Our dysfunctional, corporate dominated food system threatens our health and the planet

A farmer herself, Hauter is concerned about the continuing influence lobbyists exert on US agriculture policy, favoring corporate profits and overprocessed junk food over family farmers and good nutrition.

Wenonah Hauter, who works on the political frontlines to ensure safety and health of Americans’ food as director of Food & Water Watch, details the threat that huge unaccountable agribusiness corporations pose to the public health and the natural environment in her new book Foodopoly.

A farmer herself, who grows organic vegetables distributed to local families in Northern Virginia through a CSA (Community Supported Agriculture), Hauter is concerned about the continuing influence lobbyists exert on US agriculture policy, favoring corporate profits and overprocessed junk food over family farmers and good nutrition.

“The dysfunctional food system we suffer from today is the result of longstanding farm and food policies,” that were rolled out in the 1950s by politicians who “envisioned a future in which most young rural men would supply cheap labor for manufacturing in the industrial north rather than continuing to farm, and in which a small number of large industrialized farms would supply the necessary food.”

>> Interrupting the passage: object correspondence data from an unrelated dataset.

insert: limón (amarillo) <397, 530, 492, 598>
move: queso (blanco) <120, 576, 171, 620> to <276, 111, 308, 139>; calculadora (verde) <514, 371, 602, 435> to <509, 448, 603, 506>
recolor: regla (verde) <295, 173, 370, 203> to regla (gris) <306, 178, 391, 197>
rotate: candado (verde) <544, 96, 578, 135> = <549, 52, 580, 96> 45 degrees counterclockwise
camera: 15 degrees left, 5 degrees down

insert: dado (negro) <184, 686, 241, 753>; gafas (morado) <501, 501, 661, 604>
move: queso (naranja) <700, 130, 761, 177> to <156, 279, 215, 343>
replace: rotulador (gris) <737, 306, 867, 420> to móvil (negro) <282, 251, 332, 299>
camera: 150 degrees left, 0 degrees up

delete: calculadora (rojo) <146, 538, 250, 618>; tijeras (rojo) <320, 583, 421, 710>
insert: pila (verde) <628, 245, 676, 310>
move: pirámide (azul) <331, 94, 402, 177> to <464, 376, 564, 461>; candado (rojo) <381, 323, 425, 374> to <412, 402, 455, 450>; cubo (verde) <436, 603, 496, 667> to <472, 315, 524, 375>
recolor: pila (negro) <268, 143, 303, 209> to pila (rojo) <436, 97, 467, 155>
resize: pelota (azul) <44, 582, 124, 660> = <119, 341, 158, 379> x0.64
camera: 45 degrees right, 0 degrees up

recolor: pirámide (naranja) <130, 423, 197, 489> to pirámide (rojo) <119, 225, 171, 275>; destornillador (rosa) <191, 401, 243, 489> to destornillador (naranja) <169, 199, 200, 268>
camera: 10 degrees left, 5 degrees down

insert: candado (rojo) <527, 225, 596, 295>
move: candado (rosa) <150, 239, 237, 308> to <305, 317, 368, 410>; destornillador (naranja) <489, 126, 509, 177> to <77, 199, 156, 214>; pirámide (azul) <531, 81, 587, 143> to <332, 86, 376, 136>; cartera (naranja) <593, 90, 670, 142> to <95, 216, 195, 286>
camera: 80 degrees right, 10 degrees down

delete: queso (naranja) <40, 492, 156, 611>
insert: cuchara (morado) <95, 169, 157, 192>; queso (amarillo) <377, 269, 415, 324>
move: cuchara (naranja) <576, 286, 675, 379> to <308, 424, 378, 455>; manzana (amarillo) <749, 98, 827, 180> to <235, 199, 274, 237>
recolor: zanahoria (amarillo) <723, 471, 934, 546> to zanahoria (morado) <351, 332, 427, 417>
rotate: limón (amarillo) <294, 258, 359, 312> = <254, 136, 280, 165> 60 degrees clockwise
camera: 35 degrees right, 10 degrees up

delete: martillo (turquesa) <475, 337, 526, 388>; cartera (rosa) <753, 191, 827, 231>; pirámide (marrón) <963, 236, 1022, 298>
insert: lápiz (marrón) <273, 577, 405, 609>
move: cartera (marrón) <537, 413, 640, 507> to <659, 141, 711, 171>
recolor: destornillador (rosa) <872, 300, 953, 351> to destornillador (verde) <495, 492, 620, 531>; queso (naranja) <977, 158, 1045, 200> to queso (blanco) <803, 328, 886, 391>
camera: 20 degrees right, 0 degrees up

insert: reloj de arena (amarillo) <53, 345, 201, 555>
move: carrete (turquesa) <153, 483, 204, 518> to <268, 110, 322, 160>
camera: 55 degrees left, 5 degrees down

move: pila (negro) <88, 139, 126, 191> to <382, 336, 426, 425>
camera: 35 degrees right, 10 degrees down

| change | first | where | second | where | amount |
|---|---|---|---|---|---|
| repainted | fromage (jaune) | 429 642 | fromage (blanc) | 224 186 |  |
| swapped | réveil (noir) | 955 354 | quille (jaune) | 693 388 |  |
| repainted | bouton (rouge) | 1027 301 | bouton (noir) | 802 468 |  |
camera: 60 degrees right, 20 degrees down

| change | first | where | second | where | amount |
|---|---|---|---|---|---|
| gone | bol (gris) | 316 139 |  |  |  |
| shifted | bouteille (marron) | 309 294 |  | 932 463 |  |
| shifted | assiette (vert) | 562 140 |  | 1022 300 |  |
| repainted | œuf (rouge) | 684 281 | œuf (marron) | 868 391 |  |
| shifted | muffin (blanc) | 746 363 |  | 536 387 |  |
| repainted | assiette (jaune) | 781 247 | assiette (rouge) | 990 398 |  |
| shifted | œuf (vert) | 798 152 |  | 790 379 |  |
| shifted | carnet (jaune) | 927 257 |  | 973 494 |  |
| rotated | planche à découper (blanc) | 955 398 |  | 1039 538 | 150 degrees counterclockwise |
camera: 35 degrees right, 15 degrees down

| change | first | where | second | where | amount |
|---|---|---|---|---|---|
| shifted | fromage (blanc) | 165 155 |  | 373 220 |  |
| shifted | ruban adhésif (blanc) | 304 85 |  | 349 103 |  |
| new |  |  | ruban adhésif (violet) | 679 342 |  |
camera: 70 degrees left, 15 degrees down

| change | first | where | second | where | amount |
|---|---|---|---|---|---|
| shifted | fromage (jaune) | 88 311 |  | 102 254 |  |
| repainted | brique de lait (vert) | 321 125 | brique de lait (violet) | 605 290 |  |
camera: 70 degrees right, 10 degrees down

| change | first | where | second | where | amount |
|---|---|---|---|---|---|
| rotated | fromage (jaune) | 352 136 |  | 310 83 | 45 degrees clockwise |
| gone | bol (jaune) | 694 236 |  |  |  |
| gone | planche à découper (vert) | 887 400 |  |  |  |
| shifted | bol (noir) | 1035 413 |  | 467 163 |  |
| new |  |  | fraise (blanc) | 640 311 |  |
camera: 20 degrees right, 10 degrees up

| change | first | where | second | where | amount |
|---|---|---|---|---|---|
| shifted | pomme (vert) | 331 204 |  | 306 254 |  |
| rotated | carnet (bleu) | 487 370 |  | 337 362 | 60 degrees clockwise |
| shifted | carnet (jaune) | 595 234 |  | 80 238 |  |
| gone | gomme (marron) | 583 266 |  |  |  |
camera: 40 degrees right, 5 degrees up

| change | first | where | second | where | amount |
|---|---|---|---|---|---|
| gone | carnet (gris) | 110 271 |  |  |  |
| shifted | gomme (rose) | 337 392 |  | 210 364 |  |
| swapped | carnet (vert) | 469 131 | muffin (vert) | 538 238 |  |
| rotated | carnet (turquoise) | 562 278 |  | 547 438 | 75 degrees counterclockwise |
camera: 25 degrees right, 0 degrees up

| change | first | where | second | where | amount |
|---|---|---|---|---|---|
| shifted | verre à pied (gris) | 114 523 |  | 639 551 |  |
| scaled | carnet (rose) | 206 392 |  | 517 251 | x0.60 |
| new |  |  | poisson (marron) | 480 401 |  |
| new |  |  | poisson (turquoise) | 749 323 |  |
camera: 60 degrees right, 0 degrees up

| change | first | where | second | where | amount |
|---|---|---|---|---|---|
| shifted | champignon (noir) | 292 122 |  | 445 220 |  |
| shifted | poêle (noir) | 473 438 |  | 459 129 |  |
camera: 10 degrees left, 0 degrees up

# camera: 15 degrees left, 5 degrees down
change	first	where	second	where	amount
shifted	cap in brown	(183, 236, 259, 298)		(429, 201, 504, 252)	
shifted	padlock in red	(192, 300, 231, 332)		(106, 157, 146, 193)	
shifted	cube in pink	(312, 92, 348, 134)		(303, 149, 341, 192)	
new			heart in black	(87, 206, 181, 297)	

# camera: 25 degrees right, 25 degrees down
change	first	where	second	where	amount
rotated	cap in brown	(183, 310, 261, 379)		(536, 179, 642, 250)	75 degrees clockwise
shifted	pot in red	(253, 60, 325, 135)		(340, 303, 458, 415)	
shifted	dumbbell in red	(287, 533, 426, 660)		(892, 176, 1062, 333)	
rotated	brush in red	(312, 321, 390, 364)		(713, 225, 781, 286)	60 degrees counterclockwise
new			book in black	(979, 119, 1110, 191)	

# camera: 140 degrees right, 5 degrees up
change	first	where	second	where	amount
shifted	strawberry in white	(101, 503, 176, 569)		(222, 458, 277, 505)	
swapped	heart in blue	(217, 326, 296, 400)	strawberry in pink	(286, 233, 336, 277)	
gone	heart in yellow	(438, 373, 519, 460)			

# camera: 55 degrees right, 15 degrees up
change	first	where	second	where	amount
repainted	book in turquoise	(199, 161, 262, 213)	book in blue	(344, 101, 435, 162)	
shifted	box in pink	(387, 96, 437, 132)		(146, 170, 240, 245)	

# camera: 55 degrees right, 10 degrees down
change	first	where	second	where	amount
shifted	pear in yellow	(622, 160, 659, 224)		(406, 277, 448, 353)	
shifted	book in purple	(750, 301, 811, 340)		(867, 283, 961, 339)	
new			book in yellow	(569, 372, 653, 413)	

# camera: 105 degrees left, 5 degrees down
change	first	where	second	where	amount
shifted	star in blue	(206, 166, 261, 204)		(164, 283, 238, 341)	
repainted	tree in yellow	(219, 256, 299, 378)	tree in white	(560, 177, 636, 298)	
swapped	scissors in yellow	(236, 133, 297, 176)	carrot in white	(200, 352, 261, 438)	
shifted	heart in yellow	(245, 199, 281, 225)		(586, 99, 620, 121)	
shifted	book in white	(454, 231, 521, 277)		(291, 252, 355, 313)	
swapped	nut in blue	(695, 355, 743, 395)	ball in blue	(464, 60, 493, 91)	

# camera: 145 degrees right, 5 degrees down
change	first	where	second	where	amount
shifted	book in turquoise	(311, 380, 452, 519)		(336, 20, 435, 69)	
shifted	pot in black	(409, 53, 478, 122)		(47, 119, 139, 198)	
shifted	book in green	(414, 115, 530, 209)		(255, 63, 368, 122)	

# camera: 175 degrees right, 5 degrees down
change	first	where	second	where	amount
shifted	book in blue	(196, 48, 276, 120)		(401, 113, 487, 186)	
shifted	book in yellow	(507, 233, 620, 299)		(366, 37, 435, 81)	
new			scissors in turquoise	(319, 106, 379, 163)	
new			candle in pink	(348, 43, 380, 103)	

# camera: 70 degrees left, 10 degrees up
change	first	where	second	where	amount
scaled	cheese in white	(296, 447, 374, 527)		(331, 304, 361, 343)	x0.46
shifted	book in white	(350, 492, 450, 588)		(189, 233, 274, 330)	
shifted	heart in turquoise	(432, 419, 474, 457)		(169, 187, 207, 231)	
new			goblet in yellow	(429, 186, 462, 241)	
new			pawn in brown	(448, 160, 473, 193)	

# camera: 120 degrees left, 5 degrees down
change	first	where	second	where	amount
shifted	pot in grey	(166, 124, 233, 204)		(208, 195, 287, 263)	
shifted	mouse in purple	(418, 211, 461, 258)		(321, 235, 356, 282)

Hauter points to the global commons as one element of the campaign to reclaim our food supply, restore the land and ensure that everyone has enough to eat.

“Food— basic to the human experience, culture and health— provides an opening to redefining how the world is viewed. We need a new paradigm based on perceiving the world as a global commons with collectively shared assets, from air, water, soil and genetics to taxpayer-funded research, libraries, roads and all of the other resources we share. Using the commons as a prism for conceptualizing how we live together in an increasingly crowded world offers an affirmative vision for creating a more equitable and sustainable society.”